2020 AI, Big Data, and Analytics Predictions

Data is the key to the future. It's (allegedly) the source of every tech company's decisions, and it's become an essential component not only of the software industry, but verticals around the world. The relationship between Big Data, AI, and analytics is well-known at this point, so let's look at where industry experts see these technologies going in 2020.

  • Sara Faatz, Sr. Product Marketing Manager, Progress: AI and ML get top billing: The increased popularity of artificial intelligence (AI) and machine learning (ML) and its promise to automate everyday tasks means developers with these skills and expertise are in high demand. AI and ML are the brains of the smarter applications, and through these technologies the apps learn from patterns of behavior and are able to more intelligently respond or produce an action. There is so much that can be done with the data that is collected by modern organizations.

    Since organizations are beginning to prioritize the implementation of AI and ML across the entire business, developers who understand how to build, implement and use AI and ML effectively – and understand that these are powerful tools – will be in high demand in 2020.

  • Haoyuan Li, founder and CTO, Alluxio: Hadoop storage (HDFS) is dead. Hadoop compute (Spark) lives strong. There is a lot of talk about Hadoop being dead... but the Hadoop ecosystem also had many rising stars. These were the compute frameworks like Spark that extracted more value from data. Others like Presto have also been adopted into the broader compute ecosystem. So today’s Hadoop has been broken up. Hadoop storage (HDFS) is dead because of its complexity and cost and because compute fundamentally cannot scale elastically if it stays tied to HDFS. To glean immediate, real-time insights, users need immediate and elastic compute capacity that’s plenty available in the cloud. Data in HDFS will move to the most optimal and cost-efficient system be it cloud storage or on-prem object storage. HDFS will die but Hadoop compute will live on and live strong.

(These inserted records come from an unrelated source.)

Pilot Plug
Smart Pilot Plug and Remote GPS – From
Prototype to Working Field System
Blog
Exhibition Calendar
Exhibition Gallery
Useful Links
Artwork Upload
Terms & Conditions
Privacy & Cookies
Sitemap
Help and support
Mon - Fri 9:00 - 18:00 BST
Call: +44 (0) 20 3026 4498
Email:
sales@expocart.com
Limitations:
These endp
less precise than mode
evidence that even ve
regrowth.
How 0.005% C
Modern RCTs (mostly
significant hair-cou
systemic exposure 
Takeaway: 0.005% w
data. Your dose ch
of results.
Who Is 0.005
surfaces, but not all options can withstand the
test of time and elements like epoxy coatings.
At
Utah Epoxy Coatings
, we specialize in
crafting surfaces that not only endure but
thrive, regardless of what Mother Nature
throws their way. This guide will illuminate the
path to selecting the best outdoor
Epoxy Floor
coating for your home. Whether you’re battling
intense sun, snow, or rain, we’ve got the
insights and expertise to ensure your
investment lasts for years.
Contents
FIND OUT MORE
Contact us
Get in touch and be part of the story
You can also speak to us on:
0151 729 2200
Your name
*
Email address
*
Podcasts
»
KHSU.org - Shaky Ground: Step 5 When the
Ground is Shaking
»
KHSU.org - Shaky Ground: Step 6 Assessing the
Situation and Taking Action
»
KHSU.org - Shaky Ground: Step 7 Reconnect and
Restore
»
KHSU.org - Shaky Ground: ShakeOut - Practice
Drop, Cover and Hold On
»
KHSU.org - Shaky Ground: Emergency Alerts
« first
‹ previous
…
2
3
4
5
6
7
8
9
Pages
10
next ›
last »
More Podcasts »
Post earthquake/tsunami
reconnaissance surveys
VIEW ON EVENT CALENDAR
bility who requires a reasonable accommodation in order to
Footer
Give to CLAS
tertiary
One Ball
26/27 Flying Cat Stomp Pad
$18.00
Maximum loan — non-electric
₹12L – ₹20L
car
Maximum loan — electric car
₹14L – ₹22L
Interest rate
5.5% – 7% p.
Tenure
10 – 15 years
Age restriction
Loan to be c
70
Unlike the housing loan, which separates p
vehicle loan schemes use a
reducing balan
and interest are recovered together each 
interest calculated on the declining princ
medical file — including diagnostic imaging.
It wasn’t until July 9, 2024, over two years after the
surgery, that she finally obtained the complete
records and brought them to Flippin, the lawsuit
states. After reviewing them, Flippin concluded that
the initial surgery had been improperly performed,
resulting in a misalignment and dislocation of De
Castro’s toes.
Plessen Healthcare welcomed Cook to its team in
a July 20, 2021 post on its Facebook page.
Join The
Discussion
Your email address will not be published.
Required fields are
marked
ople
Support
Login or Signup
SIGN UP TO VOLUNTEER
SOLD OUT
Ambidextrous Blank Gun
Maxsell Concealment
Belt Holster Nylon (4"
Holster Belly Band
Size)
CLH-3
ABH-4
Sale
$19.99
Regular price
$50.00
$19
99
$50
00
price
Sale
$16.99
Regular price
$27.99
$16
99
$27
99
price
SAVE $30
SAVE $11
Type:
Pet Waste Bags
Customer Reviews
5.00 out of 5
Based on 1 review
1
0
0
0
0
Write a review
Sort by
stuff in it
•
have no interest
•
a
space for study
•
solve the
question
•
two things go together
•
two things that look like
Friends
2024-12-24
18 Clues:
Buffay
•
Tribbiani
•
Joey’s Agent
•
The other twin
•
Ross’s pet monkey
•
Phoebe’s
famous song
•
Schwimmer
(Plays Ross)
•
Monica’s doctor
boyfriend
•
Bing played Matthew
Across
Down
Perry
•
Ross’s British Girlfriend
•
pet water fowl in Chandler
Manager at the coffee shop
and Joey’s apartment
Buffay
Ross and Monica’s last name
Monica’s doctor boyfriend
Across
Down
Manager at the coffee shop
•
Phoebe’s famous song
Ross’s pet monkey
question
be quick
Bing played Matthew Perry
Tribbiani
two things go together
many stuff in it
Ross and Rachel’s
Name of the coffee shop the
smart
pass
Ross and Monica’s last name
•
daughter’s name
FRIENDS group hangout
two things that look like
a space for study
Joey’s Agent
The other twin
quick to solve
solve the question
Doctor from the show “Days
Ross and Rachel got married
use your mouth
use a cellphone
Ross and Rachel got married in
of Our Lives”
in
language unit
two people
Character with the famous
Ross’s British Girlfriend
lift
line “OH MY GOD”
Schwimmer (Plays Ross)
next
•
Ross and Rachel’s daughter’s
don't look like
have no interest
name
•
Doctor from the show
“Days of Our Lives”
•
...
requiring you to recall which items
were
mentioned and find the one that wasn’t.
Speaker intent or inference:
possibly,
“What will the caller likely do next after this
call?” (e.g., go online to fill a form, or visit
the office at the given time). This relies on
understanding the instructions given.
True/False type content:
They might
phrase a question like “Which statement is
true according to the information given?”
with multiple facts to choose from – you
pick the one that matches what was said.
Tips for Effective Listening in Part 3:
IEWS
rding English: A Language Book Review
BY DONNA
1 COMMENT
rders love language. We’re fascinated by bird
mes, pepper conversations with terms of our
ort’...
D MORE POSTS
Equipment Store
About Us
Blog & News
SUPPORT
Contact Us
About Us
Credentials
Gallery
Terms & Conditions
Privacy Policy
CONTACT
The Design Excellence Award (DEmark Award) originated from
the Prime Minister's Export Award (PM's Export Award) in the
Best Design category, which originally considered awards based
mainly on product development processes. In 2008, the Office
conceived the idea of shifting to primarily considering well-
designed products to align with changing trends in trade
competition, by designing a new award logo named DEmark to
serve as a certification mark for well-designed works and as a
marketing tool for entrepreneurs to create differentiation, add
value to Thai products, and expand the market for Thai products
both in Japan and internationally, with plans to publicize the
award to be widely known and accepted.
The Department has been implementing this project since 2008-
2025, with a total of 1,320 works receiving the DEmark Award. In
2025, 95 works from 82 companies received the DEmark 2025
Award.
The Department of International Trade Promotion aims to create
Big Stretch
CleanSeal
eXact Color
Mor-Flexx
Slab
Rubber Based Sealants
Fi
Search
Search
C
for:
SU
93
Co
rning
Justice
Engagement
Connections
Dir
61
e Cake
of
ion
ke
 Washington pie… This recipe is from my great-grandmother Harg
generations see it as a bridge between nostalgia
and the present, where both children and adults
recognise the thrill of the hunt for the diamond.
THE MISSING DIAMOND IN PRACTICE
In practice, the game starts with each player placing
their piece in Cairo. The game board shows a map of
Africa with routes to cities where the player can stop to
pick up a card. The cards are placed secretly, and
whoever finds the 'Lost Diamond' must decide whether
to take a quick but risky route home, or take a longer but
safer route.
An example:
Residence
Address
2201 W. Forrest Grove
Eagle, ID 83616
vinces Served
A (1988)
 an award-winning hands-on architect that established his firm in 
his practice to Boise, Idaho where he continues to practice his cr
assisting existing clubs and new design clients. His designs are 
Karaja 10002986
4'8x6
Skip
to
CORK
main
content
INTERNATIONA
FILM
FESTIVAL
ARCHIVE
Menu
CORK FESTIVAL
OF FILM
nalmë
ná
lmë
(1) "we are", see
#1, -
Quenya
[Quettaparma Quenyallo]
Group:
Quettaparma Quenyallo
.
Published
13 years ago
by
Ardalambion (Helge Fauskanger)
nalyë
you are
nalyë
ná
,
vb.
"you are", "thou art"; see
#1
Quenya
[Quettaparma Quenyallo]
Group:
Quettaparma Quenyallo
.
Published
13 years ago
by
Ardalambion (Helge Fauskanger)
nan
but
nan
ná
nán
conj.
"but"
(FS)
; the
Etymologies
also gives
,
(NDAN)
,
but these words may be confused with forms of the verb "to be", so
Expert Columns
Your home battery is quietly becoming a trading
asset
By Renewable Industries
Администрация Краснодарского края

  • Tomer Shiran, CEO and co-founder, Dremio: The rise of data microservices for bulk analytics. Traditional operational microservices have been designed and optimized for processing small numbers of records, primarily due to bandwidth constraints with existing protocols and transports. But now this long-standing bottleneck issue has been solved with the arrival of Apache Arrow Flight, which provides a high performance, massively parallel protocol for big data transfer across different applications and platforms. We predict that in 2020 Arrow Flight will unleash a new category of data microservices focused on bulk analytical operations with high volumes of records, and in turn, these data microservices will enable loosely coupled analytical architectures that can evolve much faster than traditional monolithic analytical architectures.